A firm GRIP
Now that the primary election is over, public attention has shifted to the battle over the secession of Roxbury. Curtis Davis and Andrew P. Jones, the founders of the Greater Roxbury Incorporation Project (GRIP), hope to generate substantial public support for their referendum by the November 4th election.
The GRIP plan is for an area representing 25 percent of Boston’s land mass, roughly 12.5 square miles, to become a separately incorporated city. The new city, which would be called Mandela in honor of Nelson Mandela, the South African freedom fighter, would contain 95 percent of Boston’s black population.
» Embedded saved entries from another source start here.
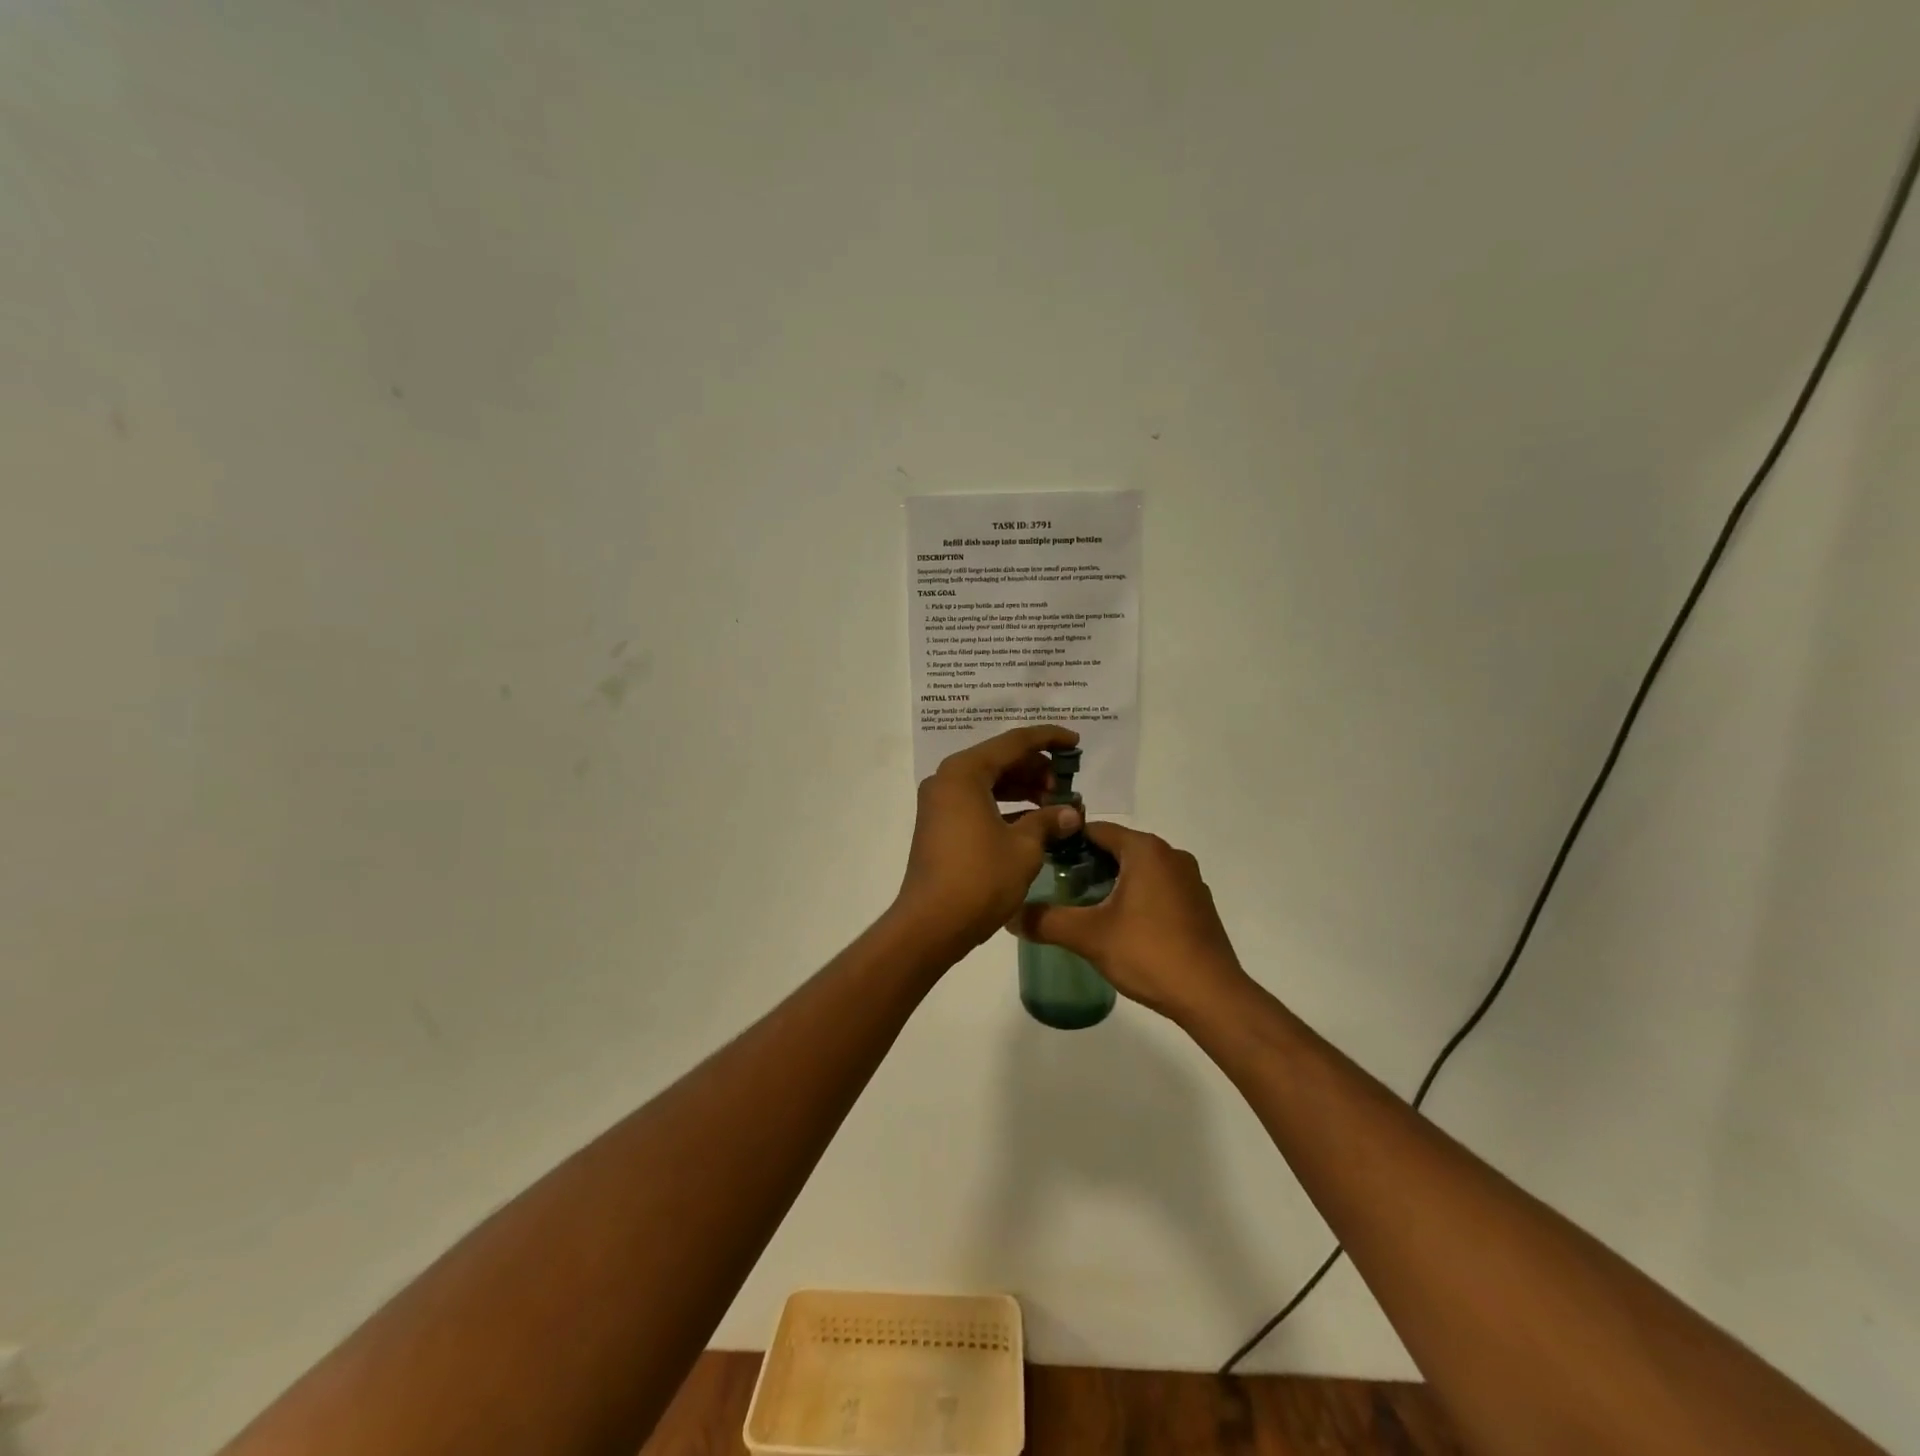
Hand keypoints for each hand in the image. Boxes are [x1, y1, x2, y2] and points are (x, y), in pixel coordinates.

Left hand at [892, 725, 1085, 955]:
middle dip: (1036, 769)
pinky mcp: (940, 825)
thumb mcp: (1023, 847)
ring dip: (1022, 788)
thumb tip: (1071, 813)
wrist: (931, 924)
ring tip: (1055, 804)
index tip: (1075, 742)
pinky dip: (1005, 806)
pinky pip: (978, 802)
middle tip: (1067, 785)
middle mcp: (948, 779)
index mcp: (965, 772)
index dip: (1048, 739)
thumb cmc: (980, 878)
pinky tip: (1033, 821)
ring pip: (989, 782)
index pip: (1014, 742)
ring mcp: (940, 803)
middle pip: (999, 760)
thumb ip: (1048, 821)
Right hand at [1012, 823, 1252, 1021]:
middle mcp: (1171, 855)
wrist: (1211, 996)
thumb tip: (1010, 915)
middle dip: (1088, 864)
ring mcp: (1189, 880)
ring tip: (1084, 907)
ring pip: (1139, 869)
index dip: (1067, 841)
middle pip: (1118, 848)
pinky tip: (1121, 925)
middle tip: (1058, 887)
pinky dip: (1136, 896)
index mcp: (1146, 850)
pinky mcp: (1199, 905)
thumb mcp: (1089, 936)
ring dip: (1112, 881)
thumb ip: (1046, 921)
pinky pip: (1158, 888)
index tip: (1042, 859)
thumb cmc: (1149, 953)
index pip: (1097, 829)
It would cover an area which includes Roxbury, Mattapan and parts of Jamaica Plain, the South End, Dorchester and Hyde Park.
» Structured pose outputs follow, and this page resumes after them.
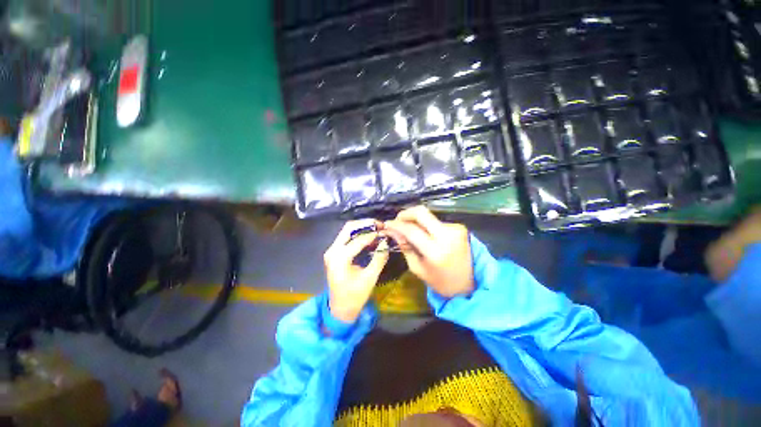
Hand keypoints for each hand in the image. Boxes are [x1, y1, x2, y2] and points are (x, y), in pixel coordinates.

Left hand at [324, 219, 389, 323]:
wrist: (340, 309)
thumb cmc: (355, 296)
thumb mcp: (370, 278)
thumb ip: (379, 258)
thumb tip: (386, 241)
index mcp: (339, 258)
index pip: (359, 240)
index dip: (374, 234)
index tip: (386, 231)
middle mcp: (332, 250)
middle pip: (349, 228)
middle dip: (366, 224)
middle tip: (380, 225)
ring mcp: (332, 250)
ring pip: (347, 231)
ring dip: (362, 227)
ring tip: (377, 228)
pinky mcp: (334, 252)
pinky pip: (346, 237)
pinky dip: (358, 234)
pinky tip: (370, 236)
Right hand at [383, 206, 473, 297]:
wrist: (469, 285)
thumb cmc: (440, 281)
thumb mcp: (417, 268)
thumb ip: (405, 247)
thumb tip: (393, 231)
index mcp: (435, 251)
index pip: (411, 230)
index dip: (396, 225)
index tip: (387, 224)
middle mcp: (447, 236)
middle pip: (421, 212)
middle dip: (406, 213)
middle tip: (397, 220)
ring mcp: (455, 229)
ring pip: (428, 216)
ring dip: (416, 221)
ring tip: (411, 231)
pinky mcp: (460, 227)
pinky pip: (437, 221)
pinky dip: (427, 226)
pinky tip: (426, 235)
Davis and Jones obtained a sufficient number of signatures to place the issue on the November 4 ballot as a non-binding referendum. Even overwhelming support for the initiative, however, would have no legal effect. Davis and Jones would have to use the election results as evidence of public support for the idea in their effort to persuade the state Legislature and the Governor to approve a bill granting separate municipal status to the area.
No one with any political savvy believes that there is any chance for the proposal, regardless of the size of the vote in November. Nevertheless, the Flynn administration has reacted quite harshly to the GRIP plan as though it suggests the administration’s failure to bring racial groups in the city together and to provide city services evenhandedly.
The Mayor must understand that regardless of the rhetoric that often emerges from the campaign, GRIP did not come about because of a failure of the city to sweep the streets or pick up the trash. The issue is much more profound than that. It stems from a desire shared by all people to be free and self-governing.
Afro-Americans are a minority in Boston. They always have been and probably always will be. According to Jones, this situation is politically untenable although there are many blacks who accept it. In an article in the June 5th issue of the BANNER, Jones said: Many of us want what the whites will give us, no more and no less. The irony is that they never will give us freedom, because our colonization is profitable for them.
In that same article, Jones criticized the reluctance of middle class blacks to dare to reach out for power.
We have learned that the poor people are most well off because they have nothing left to lose, that the middle class are worse off because they have opportunity but absolutely no power.
Jones is not concerned here with whether the police are courteous and effective or whether the parks are maintained. The issue is really sovereignty.
Pragmatists view the GRIP proposal as quixotic. Perhaps it is, but fantasy can be inspiring. The campaign should engender, in the consciousness of blacks, an intensified awareness that they must behave, each one, as though they have the responsibility of sovereigns. Who can challenge Andrew Jones’ conclusion that “there is a need for revolution of thought, behavior, and self-esteem within the black community of Boston”?